Remember Stanford running back Stepfan Taylor’s game-tying, overtime touchdown on fourth and inches from the 1-yard line against Notre Dame’s second-ranked scoring defense?

Depending on which fanbase you ask, it either didn't happen or the officials were complicit in a wide-ranging conspiracy to keep Notre Dame’s national championship hopes alive that wiped Taylor’s second effort from the scoreboard and the rest of the nation’s memory banks. Fortunately, for Sooner fans, they don't have concerns about crossing the goal line against Notre Dame's stacked defensive front seven. They've flourished in those situations all season.

Why?

They’re currently tied for first in the nation in fourth-down conversions.

The reason?

While senior Landry Jones is Oklahoma's all-time career passing yardage leader and the pilot that has navigated the nation’s fifth-ranked scoring offense, he’s not even their primo quarterback option inside the 10-yard line. The honor belongs to sophomore Blake Bell, the Sooners 6-foot-6 redzone specialist.

You’d think a signal caller with towering height and a howitzer for an arm who threw for 69 touchdowns in his final two high school seasons would use his size to peer at receivers over his hulking offensive line. Instead, Bell is utilized as a 255-pound bowling ball in the Sooners Belldozer formation.

This season, Bell has 15 carries inside the 10-yard line of opposing defenses. Eight of those rushes have resulted in the Sooners cashing in for touchdowns. On Saturday night, Notre Dame’s stout defense becomes the toughest 11 pins Bell will face this season. Notre Dame’s defense has allowed just four yards on nine rushes by opposing offenses this season and is the only major college football team that hasn’t allowed a single rushing touchdown.

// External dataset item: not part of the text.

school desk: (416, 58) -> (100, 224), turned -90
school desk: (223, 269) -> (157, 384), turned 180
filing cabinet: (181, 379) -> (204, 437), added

Conversely, while Oklahoma benefits from a surplus of supremely talented signal callers with varying skillsets, the Fighting Irish are at the mercy of their inconsistent symbiotic quarterbacks.

Following returning junior starter Tommy Rees' suspension as a result of his May arrest outside an on-campus party, sophomore Everett Golson stepped up and emerged victorious from a summer battle with Andrew Hendrix.

While Golson’s mobility has brought a new dynamic to Notre Dame’s offense, his passing acumen has left much to be desired. Fortunately, his understudy, Rees, has been the best backup in a pinch, outside of Joe Girardi's bench, while rallying Notre Dame to come from behind victories over Stanford, Michigan, BYU and Purdue.

If Bell's specialty is fourth-and-short, Rees' is the fourth quarter.

Together, the Fighting Irish’s quarterbacks resemble Gene Wilder and Richard Pryor’s crime-solving titular ‘See No Evil, Hear No Evil’ characters. Both have their respective handicaps but this blue-collar tandem has somehow thrust Notre Dame into the heart of the national title conversation.

However, like Pryor and Wilder's duo, the Fighting Irish’s quarterback depth chart is a running mystery. This week, Golson will return to the starting lineup but it remains to be seen whether he will be finisher.

Notre Dame’s offense has done enough to survive but against Oklahoma’s ninth-ranked passing defense, the Fighting Irish’s 98th ranked passing attack must have a come to Touchdown Jesus moment.

"The defense has kept us in a lot of games," said Irish left tackle Zack Martin, "but in games like this against Oklahoma, we're going to have to put some points up because their offense is very explosive and we know we're going to have to start pulling away a little bit more. Our offense has done just enough all year just to win. It's our turn to step up."

The last time college football fans saw a revolving quarterback predicament of this ilk from a top-five team led by a shutdown defense, Les Miles was rotating pocket passing Jarrett Lee and recidivist troublemaker/poor decision-making dual threat Jordan Jefferson. Somehow, they survived the SEC gauntlet undefeated.

True freshman and fourth-stringer Gunner Kiel narrowly avoided enrolling in LSU’s offensive circus. This season he’s observing one up close and personal in South Bend. It’s hard to imagine him not beginning 2013 as QB1 but for the Fighting Irish, the urgency of now is their focus.

When Oklahoma and Notre Dame meet, the pursuit of a national championship this season will be on the minds of Golden Domers and Boomer Sooners. Ultimately, the winner will have to rely on their respective quarterbacks but nobody has a clue as to which one will make the decisive play. Jones and Golson will start this clash between college football royalty but don't be surprised if backups Bell and Rees have the final say.